• _Exercise requirements_:
**1)** In the passage on Hunter's transmutation claims, in what month and year did Ramsay visit Hunter in Philadelphia?
**2)** Name every chemical element mentioned in the passage on Hunter's transmutation claims.
Source passage START
Just as Hunter was unveiling his transmutation claims, chemists William Ramsay and Frederick Soddy reported one of the most important findings of early atomic science. Their study of radium radioactivity had revealed that radium, as it decays, transmutes into helium. Hunter, in response to that news, wrote Ramsay to tell him that he had already achieved the transmutation of silver into gold. Ramsay, intrigued, wrote Hunter "several times" and in September 1904 visited him in Philadelphia. In letters to his wife and, later, a good friend, Ramsay reported that Hunter was "no swindler" and had "based his conclusions on actual experiments." But his enthusiasm no doubt waned as he observed, for years, samples of processed silver that Hunter had sent him. Hunter claimed that gold was "growing" in the silver, but Ramsay (and others he recruited) found no evidence to support that claim.
Source passage END
Supplied records START
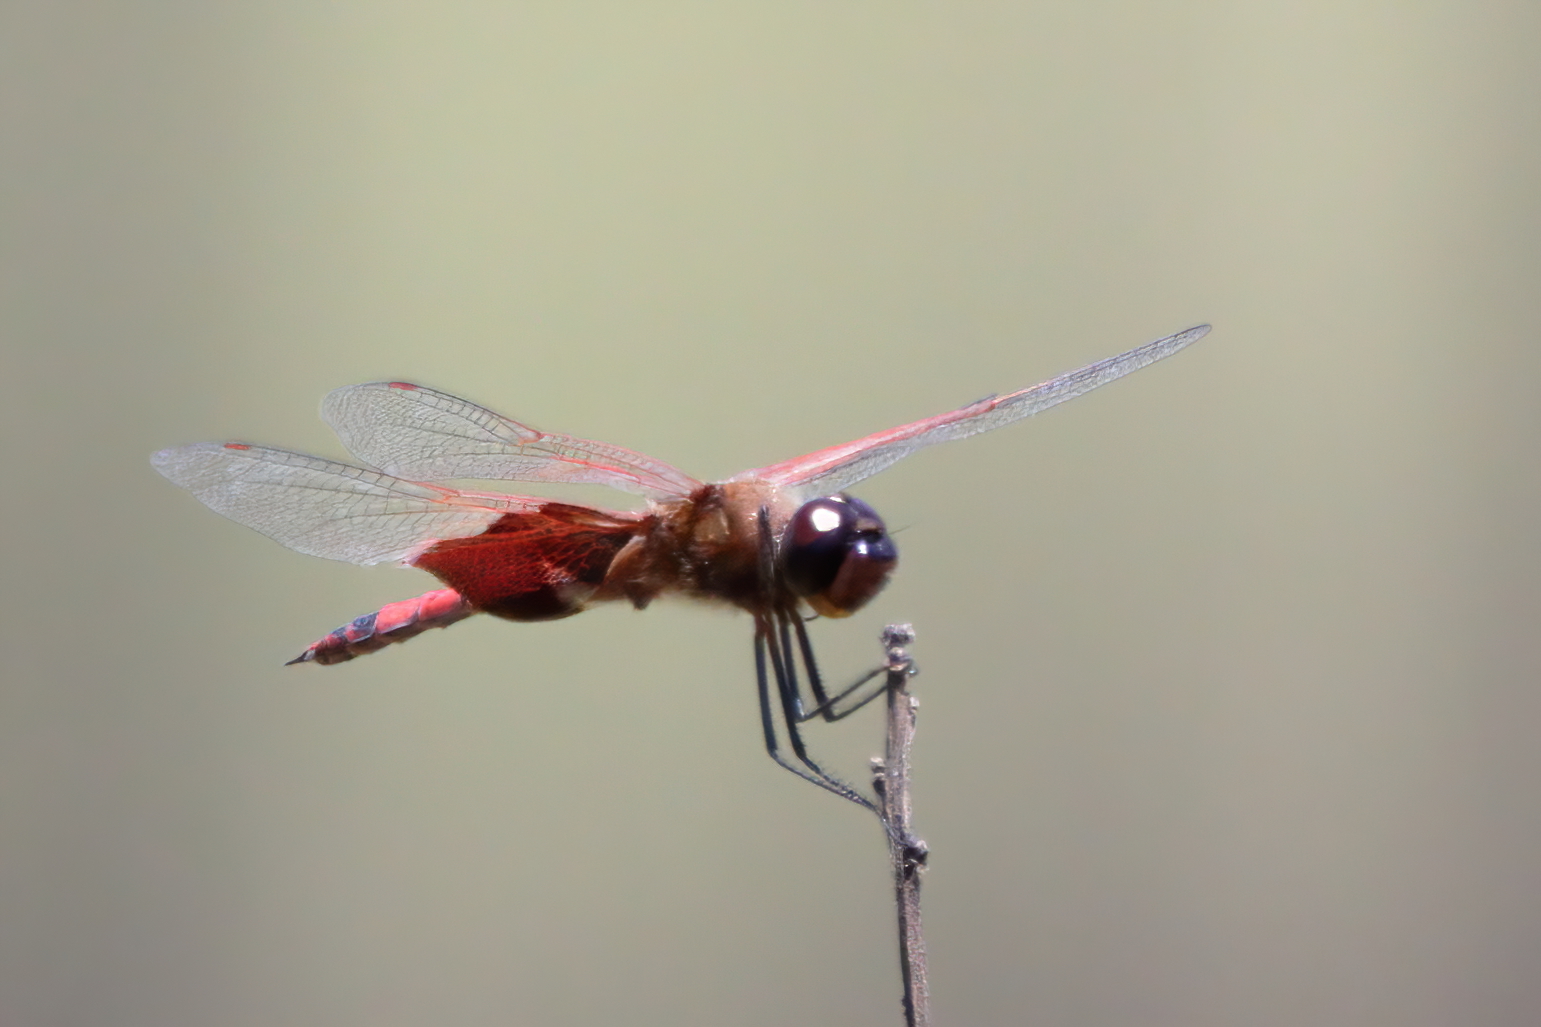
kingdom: Animalia
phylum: Arthropoda
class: Insecta
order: Odonata
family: Libellulidae
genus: Tramea
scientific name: Tramea carolina
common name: Carolina saddlebags
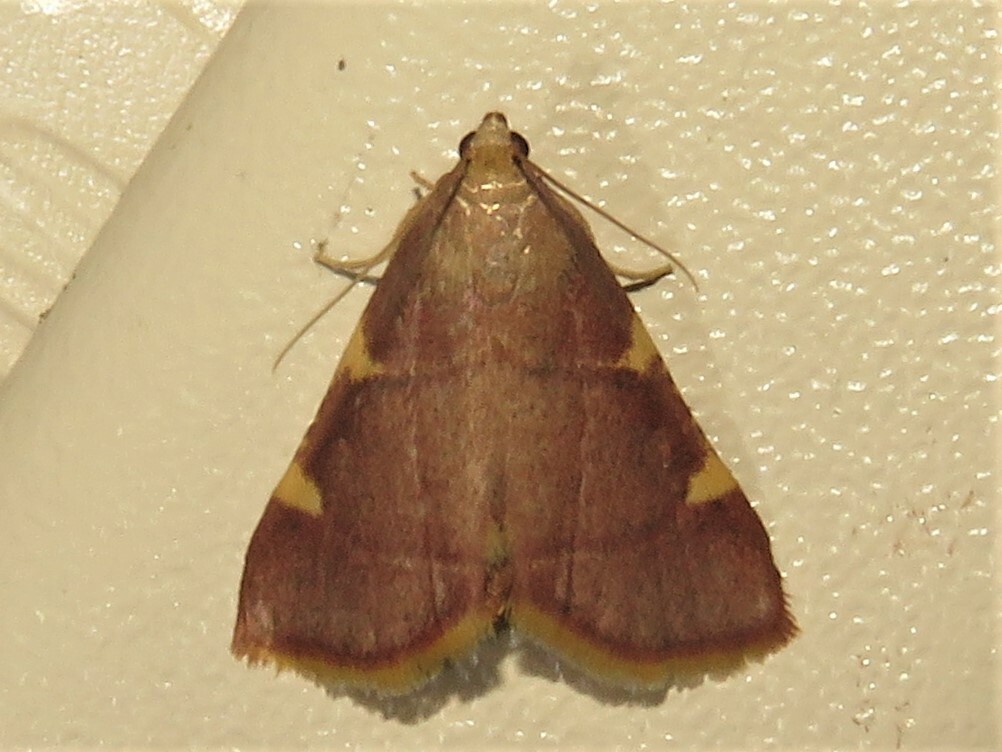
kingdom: Animalia
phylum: Arthropoda
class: Insecta
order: Lepidoptera
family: Pyralidae
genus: Hypsopygia
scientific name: Hypsopygia olinalis
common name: Yellow-fringed dolichomia moth
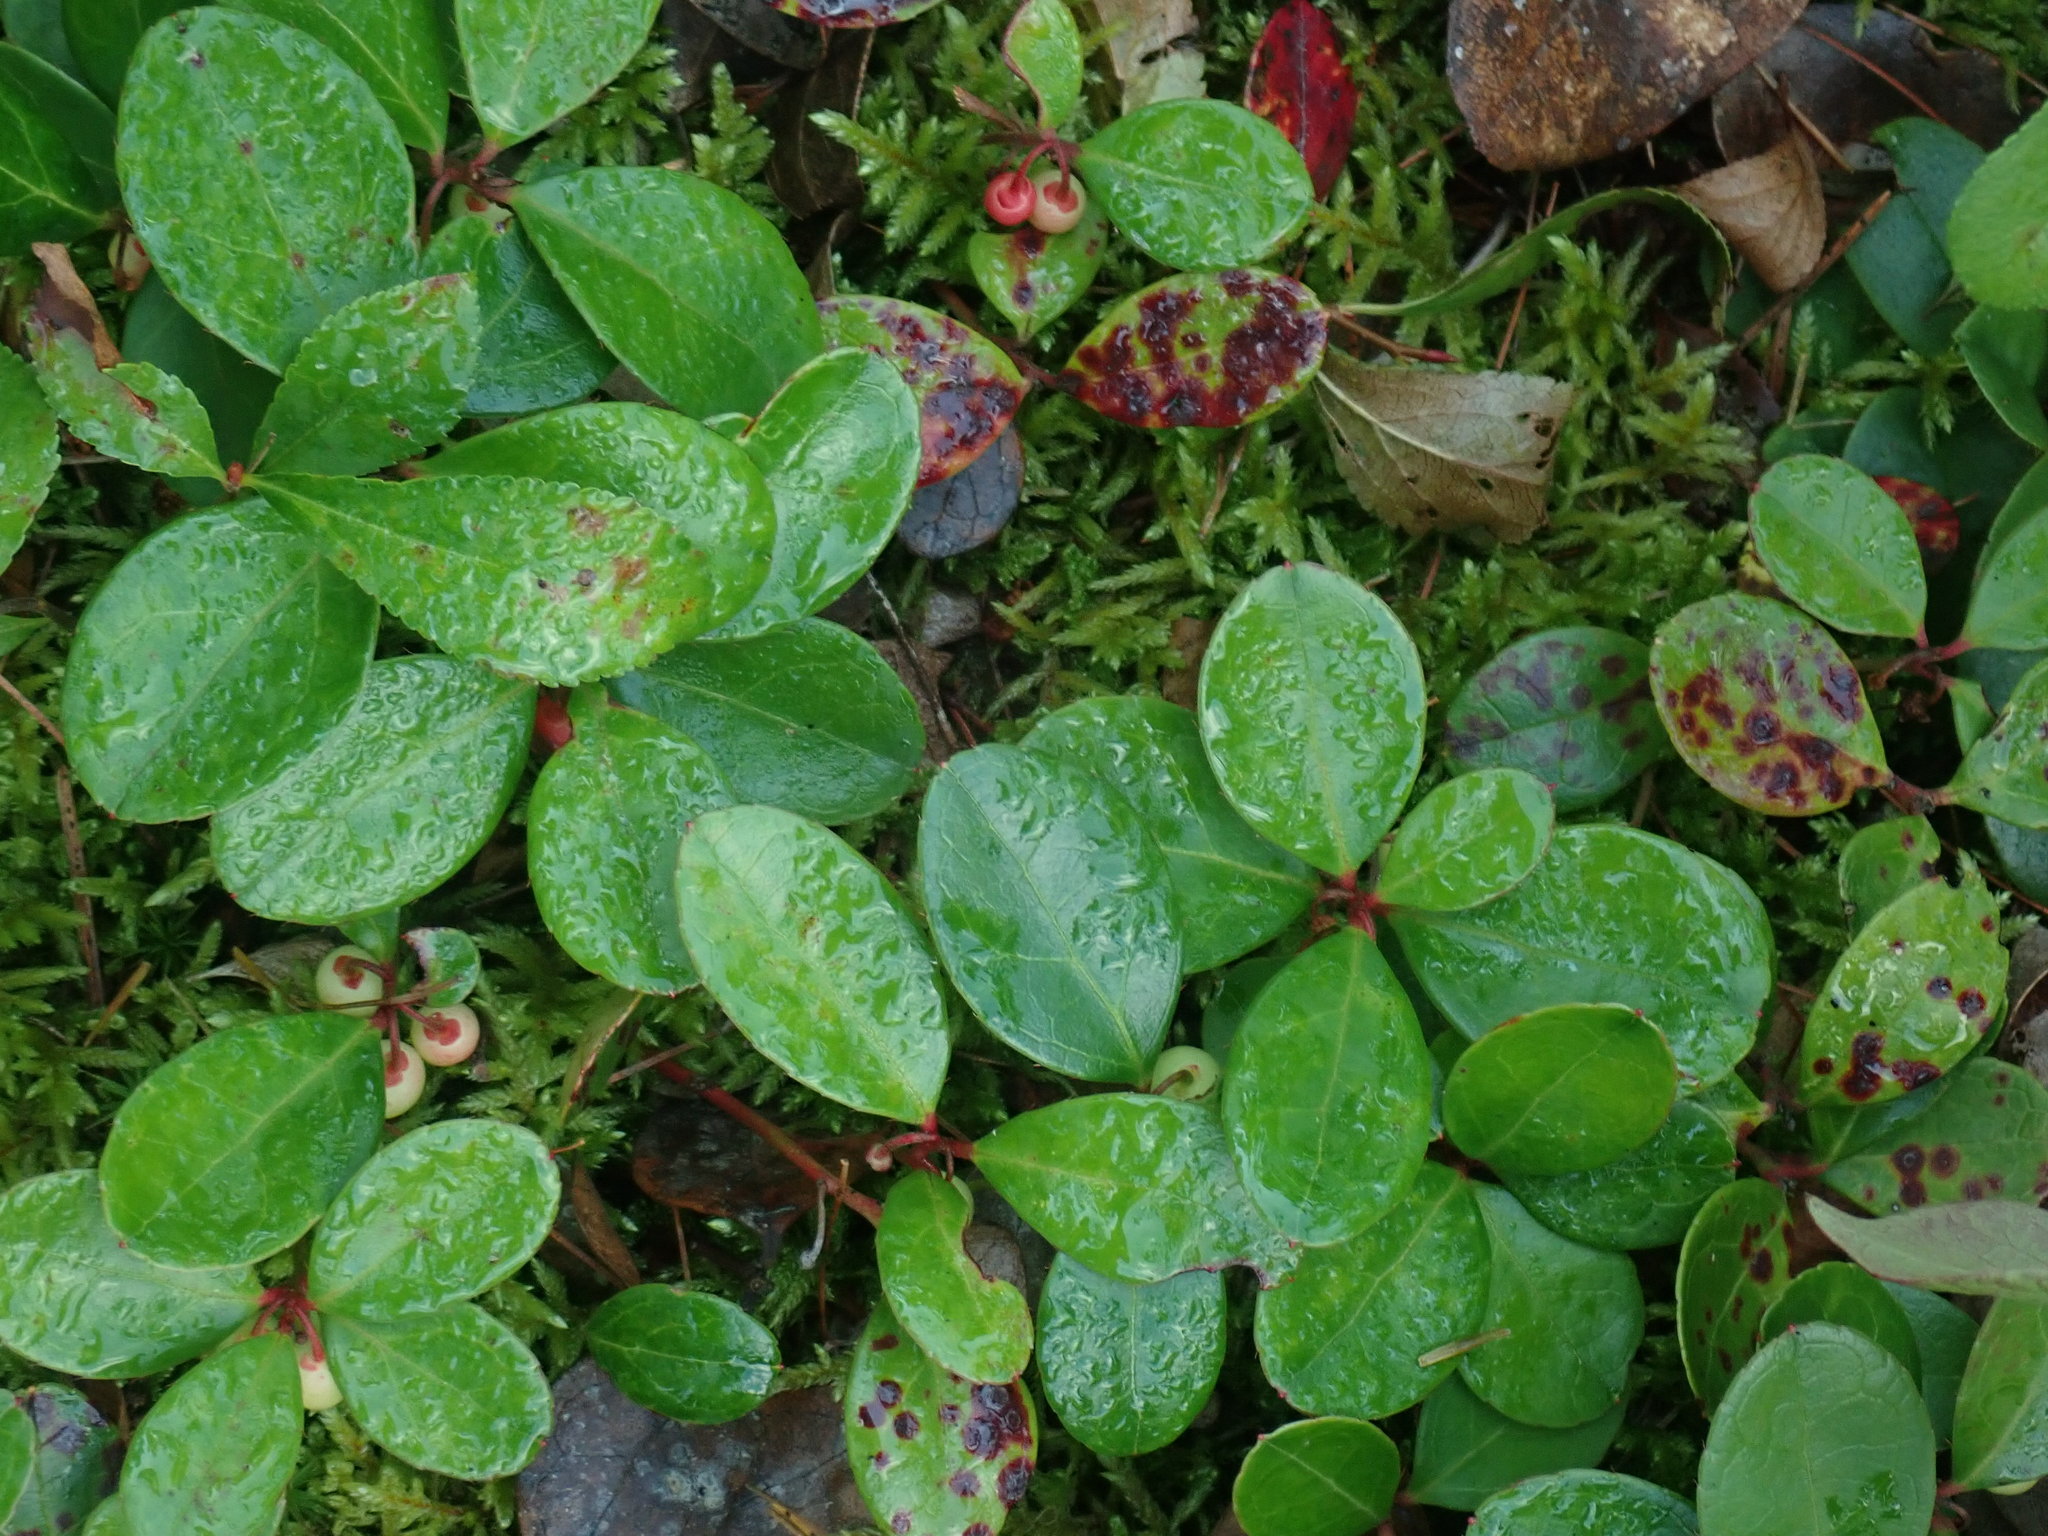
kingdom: Plantae
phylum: Tracheophyta
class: Magnoliopsida
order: Ericales
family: Ericaceae
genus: Gaultheria
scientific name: Gaultheria procumbens
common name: Checkerberry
Supplied records END
• _Answers per task_:
**1)** September 1904

**2)** radium, helium, silver, gold